Sustainability and Awareness
A study made by the European Commission shows that the average European citizen generates around five tonnes of waste, of which only a limited share (39 percent for 2014 with a total waste production of 2.6 billion tonnes) is recycled. Much of the rest still ends up in landfills or incinerators.
However, the European Union (EU) are bucking up their strides for a better waste management in the region itself.
The EU has implemented Pay as You Throw (PAYT) which is a usage-pricing model for disposing of municipal solid waste. The users are charged a rate based on how much waste they present for collection to the municipality or local authority.

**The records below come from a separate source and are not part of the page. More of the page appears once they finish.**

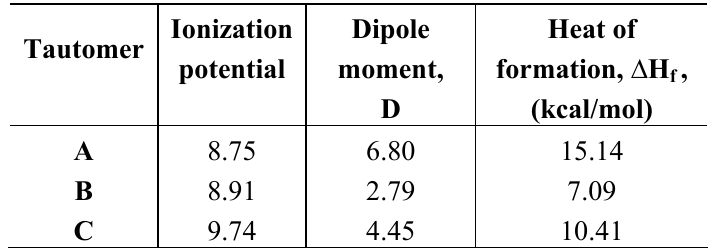
Table 1. The Heat of formation ( ∆ H ), Dipole moments and Ionization potentials for f tautomeric forms (A-C) of compound 1 , calculated by AM1 in gas phase ( ε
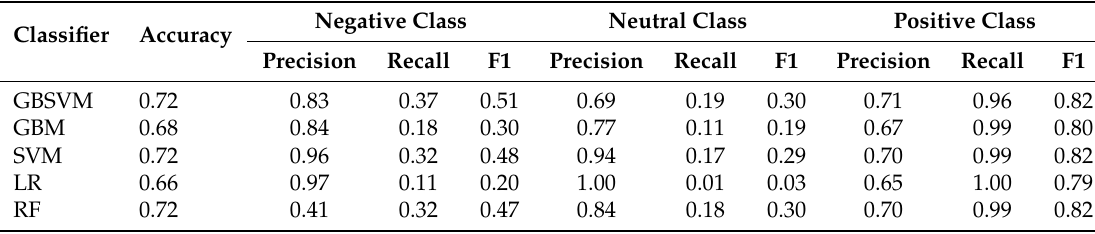
Table 6. Accuracy of classifiers using TF-IDF (Tri-gram)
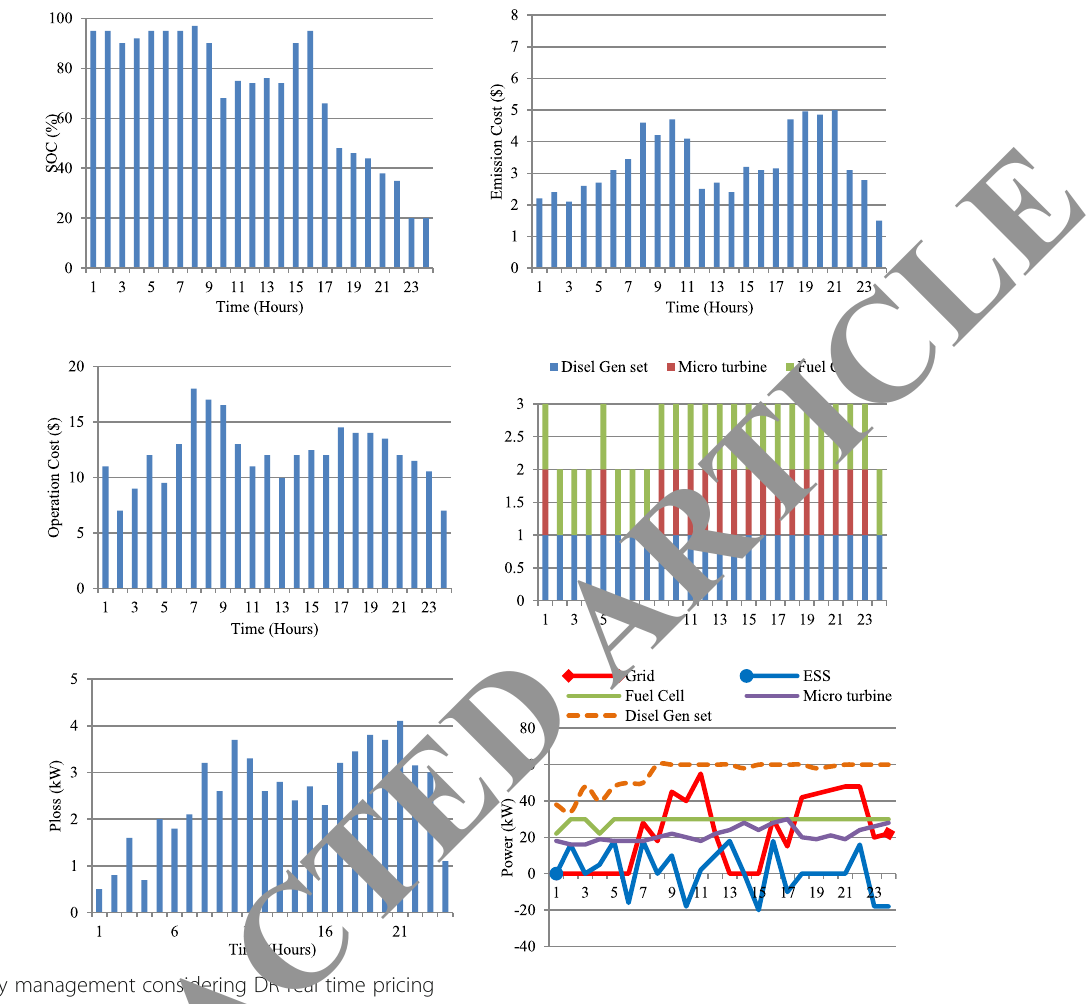
Fig. 7 Energy management considering DR real time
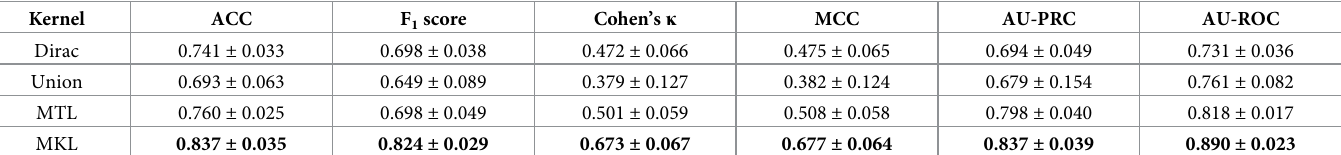
Table 1. Nested cross-validation (outer folds) model performance estimates for na ï ve baseline models (Dirac, Union), our previous state-of-the-art multi-task learning model (MTL), and phenotypic multi-task multi-kernel learning (MKL). Metrics are reported as mean ± standard deviation (SD).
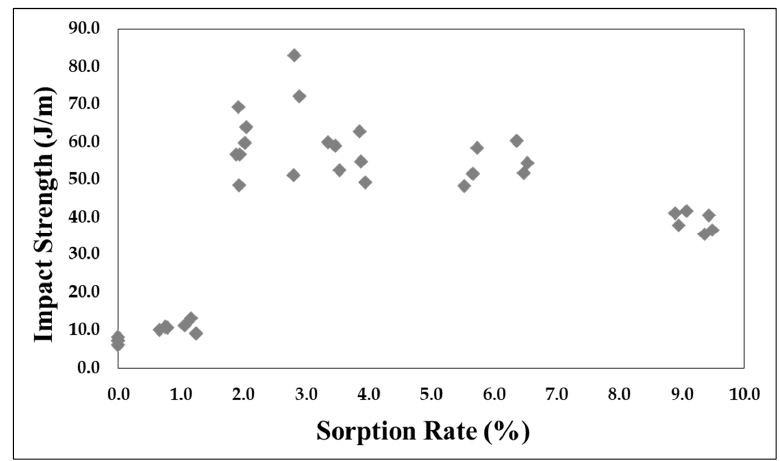
Figure 6. Impact strength of CO 2 dissolved APET.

The PAYT programmes are an effective tool in increasing waste separation, recycling, and waste minimisation. The result is significant energy savings from transportation, increases in material recovery from recycling, and reduction in pollution from landfills and incinerators. Therefore, it reduces the load of landfills which AFES is very much aiming for.
“Hopefully, we do not have to resort to that and that is why we want to maximise the landfills as much as possible. Therefore, Belenggu Halt is a good start for our sustainable landfill initiative. As the Government welcomes us to run Belenggu Halt and we want to make this as a platform to promote a sustainable way to run a landfill,” Nazar says.
The waste management company has already initiated several sustainability efforts at Belenggu Halt which can increase the lifespan of the landfill, and importantly be an environmentally safe and sustainable landfill.
AFES has also aimed to increase the lifespan of the landfill for about up to 20 years as normal dumpsites can only be operated for at most ten years.
AFES has implemented the Black Soldier Fly (BSF) treatment option as it offers a solution for waste management while also providing a protein source to help alleviate the rising global demand for animal feed.
Additionally, it can be a fish meal production substitution for BSF larvae meal which can reduce global warming potential up to 30 percent.
Nazar adds that the BSF treatment is not just good for the environment, but it is also profitable at the same time as businesses would offer RM500 to RM600 per tonne of the treatment’s produce.
AFES is also conducting the landfill gas extraction in collaboration with local university, International Islamic University Malaysia (IIUM) and a leachate treatment plant with the capacity to treat 200 cubic metres per day of leachate water in the Belenggu Halt landfill.
“The environmental solutions game is supposed to be for the long run and not for the short term as we need to invest in it. In other countries, usually the government plays a bigger role in waste management but, here in Malaysia, public-private partnerships are the norm.
So, we want Malaysian leaders in the public and private sectors to seek the right partner in making this business happen. We want to focus on landfills like Belenggu Halt which can cover nearby low volume landfills like the one near Bentong as we put all of our investments and technology in the landfill for everyone to see,” Nazar concludes.